[Text provided]
╔══

- Date: 3 January – 10 January 2004
- Edition: XVI
- Surface: Hard (indoor)
- Location: Perth, Western Australia
- Venue: Burswood Entertainment Complex

Champions
- United States
| Hopman Cup |

= 2004 Hopman Cup =

The 2004 Hopman Cup (also known as the Hyundai Hopman Cup for sponsorship reasons) was the 16th Hopman Cup tennis tournament held at the Burswood Entertainment Complex in Perth from 3 through 10 January 2004. Slovakia's Daniela Hantuchová and Karol Kučera made the final, but lost to Americans Lindsay Davenport and James Blake.

==Group A==

===Teams and standings===
- CZE – Barbora Strýcová and Jiří Novák (Round robin win–loss: 0–3; match win–loss: 2–7; final position: 4)
- France – Amélie Mauresmo and Fabrice Santoro (Round robin win–loss: 2–1; match win–loss: 4–5; final position: 2)
- Russia – Anastasia Myskina and Marat Safin (Round robin win–loss: 1–2; match win–loss: 3–6; final position: 3)
- United States – Lindsay Davenport and James Blake (Round robin win–loss: 3–0; match win–loss: 9–0; final position: 1)

==Group B==

===Teams and standings===
- Australia^{1} – Alicia Molik and Lleyton Hewitt (Round robin win–loss: 2–1; match win–loss: 7–2; final position: 1)

╚══

[To do]
a) Name every team listed under Group A in the 2004 Hopman Cup text, using the labels the text gives them.
b) According to the 2004 Hopman Cup text, why was the tournament also known as the Hyundai Hopman Cup?
c) Reproduce the passage of the 2004 Hopman Cup text starting with "- France – Amélie" and going on through "9–0; final position: 1)".

[Data under study]

╔══

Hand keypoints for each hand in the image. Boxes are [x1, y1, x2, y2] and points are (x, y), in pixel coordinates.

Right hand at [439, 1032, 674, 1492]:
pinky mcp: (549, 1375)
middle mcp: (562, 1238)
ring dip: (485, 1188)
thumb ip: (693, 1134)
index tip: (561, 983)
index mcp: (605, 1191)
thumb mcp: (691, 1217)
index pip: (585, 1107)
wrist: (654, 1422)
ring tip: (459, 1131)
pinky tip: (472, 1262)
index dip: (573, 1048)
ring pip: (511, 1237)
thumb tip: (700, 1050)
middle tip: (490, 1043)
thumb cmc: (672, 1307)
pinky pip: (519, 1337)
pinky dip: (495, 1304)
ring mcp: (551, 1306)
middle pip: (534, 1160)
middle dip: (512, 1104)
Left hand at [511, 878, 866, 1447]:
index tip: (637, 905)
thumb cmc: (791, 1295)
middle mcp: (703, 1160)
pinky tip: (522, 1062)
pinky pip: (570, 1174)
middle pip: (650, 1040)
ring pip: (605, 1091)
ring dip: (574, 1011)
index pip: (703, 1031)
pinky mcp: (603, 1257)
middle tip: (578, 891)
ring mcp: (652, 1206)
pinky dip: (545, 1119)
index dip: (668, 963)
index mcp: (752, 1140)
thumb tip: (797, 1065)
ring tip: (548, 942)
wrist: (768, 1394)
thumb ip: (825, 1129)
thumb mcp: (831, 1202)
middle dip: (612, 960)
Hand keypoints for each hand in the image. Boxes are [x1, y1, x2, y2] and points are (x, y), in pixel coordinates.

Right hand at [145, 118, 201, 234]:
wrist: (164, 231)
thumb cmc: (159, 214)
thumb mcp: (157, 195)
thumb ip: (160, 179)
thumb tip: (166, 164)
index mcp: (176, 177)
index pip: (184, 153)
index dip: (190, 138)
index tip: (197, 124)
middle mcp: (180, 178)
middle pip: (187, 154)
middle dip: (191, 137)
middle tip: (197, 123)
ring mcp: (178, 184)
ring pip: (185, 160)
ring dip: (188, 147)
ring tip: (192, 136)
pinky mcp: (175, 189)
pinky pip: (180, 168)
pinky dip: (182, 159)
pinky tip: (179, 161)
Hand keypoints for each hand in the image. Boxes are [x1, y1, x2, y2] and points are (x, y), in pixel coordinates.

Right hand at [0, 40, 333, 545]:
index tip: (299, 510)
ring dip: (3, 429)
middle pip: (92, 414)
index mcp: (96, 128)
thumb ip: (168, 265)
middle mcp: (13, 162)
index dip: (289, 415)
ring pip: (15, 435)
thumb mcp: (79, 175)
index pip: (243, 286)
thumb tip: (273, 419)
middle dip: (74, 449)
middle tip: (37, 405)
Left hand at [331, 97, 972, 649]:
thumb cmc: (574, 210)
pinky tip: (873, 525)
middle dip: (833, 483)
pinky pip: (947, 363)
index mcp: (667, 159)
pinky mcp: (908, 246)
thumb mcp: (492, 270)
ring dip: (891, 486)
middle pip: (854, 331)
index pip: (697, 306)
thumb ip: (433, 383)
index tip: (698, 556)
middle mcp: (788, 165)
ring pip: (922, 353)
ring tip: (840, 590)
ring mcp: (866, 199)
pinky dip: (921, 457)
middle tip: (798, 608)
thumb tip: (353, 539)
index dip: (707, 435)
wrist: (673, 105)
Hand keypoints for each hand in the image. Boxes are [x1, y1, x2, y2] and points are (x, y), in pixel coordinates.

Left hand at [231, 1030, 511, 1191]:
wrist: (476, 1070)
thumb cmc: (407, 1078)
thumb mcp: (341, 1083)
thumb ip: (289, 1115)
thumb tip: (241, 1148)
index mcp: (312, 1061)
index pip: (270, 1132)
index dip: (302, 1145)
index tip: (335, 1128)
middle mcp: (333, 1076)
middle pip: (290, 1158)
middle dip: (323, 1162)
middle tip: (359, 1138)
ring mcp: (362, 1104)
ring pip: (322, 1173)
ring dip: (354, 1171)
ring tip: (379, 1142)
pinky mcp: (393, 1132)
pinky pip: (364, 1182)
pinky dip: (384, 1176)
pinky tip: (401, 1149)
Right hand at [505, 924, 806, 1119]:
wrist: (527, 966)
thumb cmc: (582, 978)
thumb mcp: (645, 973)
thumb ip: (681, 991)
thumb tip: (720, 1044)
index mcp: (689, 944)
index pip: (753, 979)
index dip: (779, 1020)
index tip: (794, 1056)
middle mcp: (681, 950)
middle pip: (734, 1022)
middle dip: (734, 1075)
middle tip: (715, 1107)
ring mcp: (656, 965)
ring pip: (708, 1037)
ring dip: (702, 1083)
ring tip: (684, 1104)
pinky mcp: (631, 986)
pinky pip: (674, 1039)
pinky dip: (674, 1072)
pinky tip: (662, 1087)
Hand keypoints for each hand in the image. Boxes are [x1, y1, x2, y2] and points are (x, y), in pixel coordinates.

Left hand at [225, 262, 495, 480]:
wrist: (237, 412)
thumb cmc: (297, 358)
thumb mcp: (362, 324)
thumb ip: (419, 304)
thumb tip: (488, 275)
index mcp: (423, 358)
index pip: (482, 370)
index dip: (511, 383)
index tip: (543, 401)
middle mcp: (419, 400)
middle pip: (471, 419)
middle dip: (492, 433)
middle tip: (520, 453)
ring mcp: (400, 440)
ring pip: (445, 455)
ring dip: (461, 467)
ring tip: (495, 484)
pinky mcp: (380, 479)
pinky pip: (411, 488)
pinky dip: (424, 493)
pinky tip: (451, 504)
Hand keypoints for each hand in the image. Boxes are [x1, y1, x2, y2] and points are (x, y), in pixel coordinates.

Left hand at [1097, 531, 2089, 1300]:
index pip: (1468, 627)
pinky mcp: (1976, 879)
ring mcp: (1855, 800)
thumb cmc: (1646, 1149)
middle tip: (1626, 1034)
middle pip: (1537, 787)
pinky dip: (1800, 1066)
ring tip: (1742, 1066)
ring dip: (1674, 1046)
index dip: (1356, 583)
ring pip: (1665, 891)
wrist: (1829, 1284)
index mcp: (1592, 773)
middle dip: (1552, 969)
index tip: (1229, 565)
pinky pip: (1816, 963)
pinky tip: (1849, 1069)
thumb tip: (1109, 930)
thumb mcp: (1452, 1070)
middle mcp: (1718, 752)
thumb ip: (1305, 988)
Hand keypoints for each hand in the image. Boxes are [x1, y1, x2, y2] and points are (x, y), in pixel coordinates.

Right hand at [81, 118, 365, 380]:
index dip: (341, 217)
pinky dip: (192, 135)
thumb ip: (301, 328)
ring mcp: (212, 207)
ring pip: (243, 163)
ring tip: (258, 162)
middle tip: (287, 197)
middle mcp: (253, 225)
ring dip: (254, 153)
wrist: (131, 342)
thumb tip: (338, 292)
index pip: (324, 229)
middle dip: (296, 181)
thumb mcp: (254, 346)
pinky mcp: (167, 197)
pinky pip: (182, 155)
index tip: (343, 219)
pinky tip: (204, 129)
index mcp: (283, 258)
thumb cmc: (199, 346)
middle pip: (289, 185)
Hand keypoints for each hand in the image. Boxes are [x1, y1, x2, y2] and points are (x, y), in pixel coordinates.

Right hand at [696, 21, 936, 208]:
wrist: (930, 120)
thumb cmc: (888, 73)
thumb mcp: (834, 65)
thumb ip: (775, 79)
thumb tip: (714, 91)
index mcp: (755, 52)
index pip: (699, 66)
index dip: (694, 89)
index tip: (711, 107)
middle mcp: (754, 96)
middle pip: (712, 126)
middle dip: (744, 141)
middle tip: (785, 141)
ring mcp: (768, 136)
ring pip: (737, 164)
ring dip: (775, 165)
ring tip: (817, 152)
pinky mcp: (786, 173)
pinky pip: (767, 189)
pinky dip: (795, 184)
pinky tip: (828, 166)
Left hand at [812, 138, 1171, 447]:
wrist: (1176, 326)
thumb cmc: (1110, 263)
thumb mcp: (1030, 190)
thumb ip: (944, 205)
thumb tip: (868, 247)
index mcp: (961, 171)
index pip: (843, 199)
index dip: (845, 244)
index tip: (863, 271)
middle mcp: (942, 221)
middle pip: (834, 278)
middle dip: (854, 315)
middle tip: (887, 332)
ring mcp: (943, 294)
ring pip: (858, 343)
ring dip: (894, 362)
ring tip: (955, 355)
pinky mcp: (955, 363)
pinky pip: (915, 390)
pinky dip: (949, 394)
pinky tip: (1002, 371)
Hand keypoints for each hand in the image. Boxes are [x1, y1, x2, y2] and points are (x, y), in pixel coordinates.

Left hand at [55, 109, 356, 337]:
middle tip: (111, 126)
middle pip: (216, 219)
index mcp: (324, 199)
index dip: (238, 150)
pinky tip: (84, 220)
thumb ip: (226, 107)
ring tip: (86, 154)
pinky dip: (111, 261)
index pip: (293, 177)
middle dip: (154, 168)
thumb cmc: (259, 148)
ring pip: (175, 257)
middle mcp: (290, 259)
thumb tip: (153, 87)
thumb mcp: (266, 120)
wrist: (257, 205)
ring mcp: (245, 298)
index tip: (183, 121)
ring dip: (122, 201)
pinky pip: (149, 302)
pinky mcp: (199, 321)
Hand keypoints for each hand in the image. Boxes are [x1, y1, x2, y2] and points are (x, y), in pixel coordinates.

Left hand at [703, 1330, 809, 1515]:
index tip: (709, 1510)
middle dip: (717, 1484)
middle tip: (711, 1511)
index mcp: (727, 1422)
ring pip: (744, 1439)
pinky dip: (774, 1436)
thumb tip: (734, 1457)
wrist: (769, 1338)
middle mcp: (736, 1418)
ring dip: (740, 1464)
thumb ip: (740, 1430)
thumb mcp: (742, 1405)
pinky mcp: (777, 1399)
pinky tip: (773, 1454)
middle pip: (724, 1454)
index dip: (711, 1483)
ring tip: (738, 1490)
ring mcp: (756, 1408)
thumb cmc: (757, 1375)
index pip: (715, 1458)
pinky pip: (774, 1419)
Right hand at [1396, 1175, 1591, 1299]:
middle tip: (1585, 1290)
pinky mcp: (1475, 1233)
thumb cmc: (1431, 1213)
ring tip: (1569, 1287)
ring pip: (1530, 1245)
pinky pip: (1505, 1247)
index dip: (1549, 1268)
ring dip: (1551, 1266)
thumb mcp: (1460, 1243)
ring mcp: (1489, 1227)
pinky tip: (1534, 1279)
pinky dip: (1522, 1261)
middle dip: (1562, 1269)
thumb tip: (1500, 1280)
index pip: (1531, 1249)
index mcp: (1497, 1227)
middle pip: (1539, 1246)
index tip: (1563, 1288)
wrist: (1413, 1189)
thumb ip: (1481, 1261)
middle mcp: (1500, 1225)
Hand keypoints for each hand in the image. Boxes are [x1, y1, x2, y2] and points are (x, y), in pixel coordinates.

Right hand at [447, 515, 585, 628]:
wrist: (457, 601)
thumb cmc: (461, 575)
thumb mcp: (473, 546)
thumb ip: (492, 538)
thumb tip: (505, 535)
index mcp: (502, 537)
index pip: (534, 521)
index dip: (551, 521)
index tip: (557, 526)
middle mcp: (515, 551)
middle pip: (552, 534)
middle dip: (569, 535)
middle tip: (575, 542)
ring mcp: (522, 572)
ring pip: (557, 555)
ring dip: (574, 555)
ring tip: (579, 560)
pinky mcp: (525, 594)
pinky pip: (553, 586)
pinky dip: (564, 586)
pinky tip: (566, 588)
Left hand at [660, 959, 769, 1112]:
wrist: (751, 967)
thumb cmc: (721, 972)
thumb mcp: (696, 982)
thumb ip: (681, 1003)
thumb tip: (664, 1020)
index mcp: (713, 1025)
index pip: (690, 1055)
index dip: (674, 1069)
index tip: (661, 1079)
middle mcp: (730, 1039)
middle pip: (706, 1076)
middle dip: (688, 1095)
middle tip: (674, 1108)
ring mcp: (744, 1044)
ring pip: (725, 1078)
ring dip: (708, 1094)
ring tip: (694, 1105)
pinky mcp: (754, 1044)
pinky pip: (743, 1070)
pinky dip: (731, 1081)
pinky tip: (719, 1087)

╚══

[Set of answers]
a) CZE, France, Russia, United States

b) The text states that the tournament was also known as the Hyundai Hopman Cup for sponsorship reasons.

c)
- France – Amélie Mauresmo and Fabrice Santoro (Round robin win–loss: 2–1; match win–loss: 4–5; final position: 2)
- Russia – Anastasia Myskina and Marat Safin (Round robin win–loss: 1–2; match win–loss: 3–6; final position: 3)
- United States – Lindsay Davenport and James Blake (Round robin win–loss: 3–0; match win–loss: 9–0; final position: 1)